Above all, however, medical breakthroughs and well-executed health policy guided the path and control of the disease.
“It is clear that the introduction of smallpox control measures— variolation and later vaccination— made eradication possible. Our analysis also suggests that greater use of control measures and changes in public health policies were correlated with changes in the frequency of the epidemics,” Olga Krylova, study author and a former PhD student in the Department of Mathematics & Statistics at McMaster University in Ontario, said in a statement.
Variolation was an early method of inoculation that involved infecting a healthy individual with the smallpox virus taken from a pustule or dried scab of a person suffering from the disease.
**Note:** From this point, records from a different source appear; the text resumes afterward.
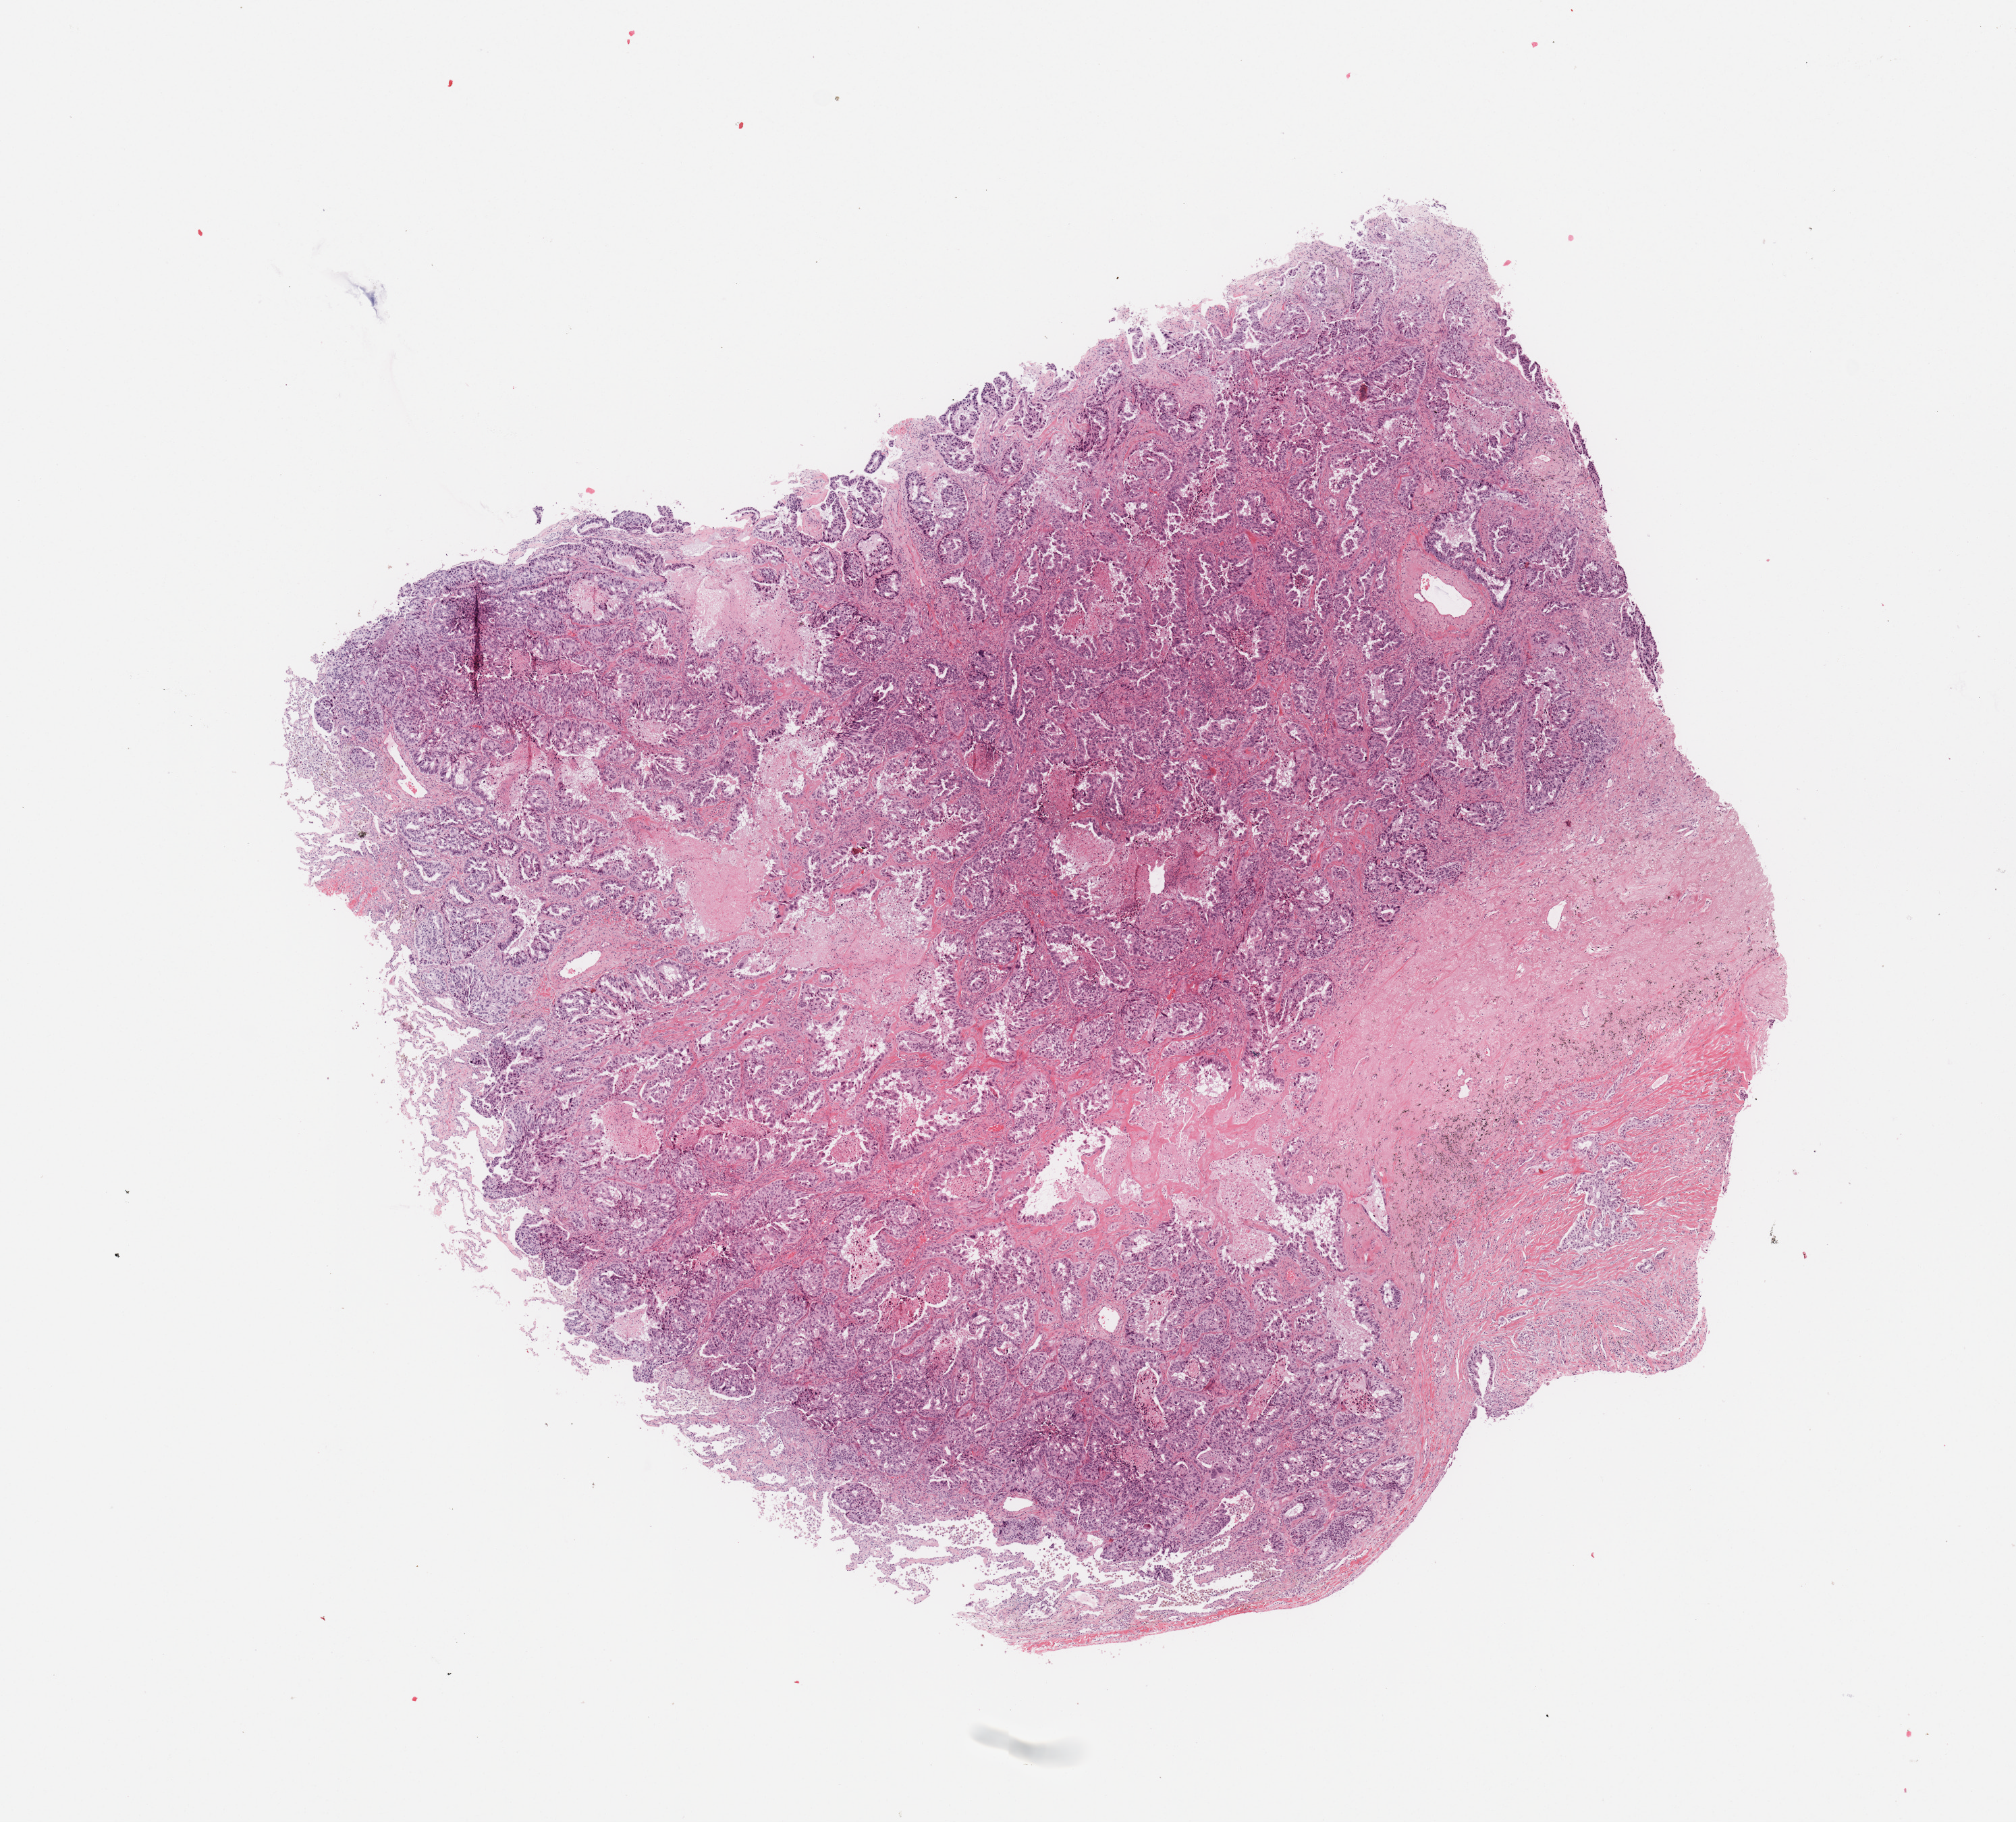
Whole-slide histology image, Hematoxylin and eosin (H&E) stained — a low-resolution overview of the entire scanned area, about 11.8 x 10.7 mm (acquisition: 20x scan); tumour tissue sample, sampled site: lung. Male, 62 y/o. Histologic grade: G2 (moderately differentiated). Composition of this section per pathologist review: tumour nuclei 70%, necrosis 5%.
AJCC pathologic stage: IIB. Diagnosis: Adenocarcinoma, NOS.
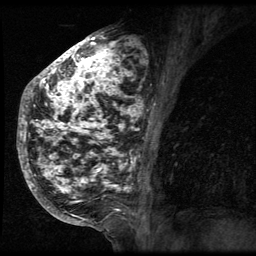
Breast MRI (dynamic contrast-enhanced), one sagittal slice; 3 images stored at this slice position (order not interpretable as contrast timing); 1.5 T; TE 4.2 ms, TR 9 ms; 2.5 mm slice thickness; 256 × 256 image matrix, field of view 180 × 180 mm. Female patient, age 50 years. Case-level facts recorded for this patient, not image findings: setting: breast cancer imaged before/during neoadjuvant chemotherapy; receptor status: triple-negative.
Annotated regions visible in this slice (semi-automatic segmentation, software-assisted and operator-edited):
- analysis volume of interest (the breast-tissue region the enhancement analysis was run in; not a lesion): bounding box [x1, y1, x2, y2] px = [24, 39, 142, 212]
- tumour enhancement mask (voxels above the 140 % enhancement threshold inside the analysis volume of interest): [24, 39, 142, 212]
Although this method did work, it was highly risky and began to decline as the more refined smallpox vaccine was developed and became available.
As this study shows, the introduction of vaccination was slow and subtle, but the researchers argue it can clearly be seen in the data. For example, a “strikingly large smallpox epidemic” broken out in London from 1837 to 1838 and quickly exploded into mainland Europe. To fight the outbreak, authorities in England introduced the first Vaccination Act of 1840, providing vaccination free of charge and banning variolation. This was followed by other laws, such as the Vaccination Act of 1867, which introduced penalties for not complying with compulsory vaccination.
Although these actions were not clear-cut events that stamped out the outbreaks overnight, their effects snowballed and the disease was eventually defeated.
“After 1840, epidemics became more regular with a longer interepidemic period of 3 to 4 years," the study authors write. "After the exceptionally large epidemic of 1871 subsequent smallpox outbreaks were much smaller and irregular. The last substantial outbreak was in 1902, after which there were very few smallpox deaths reported.”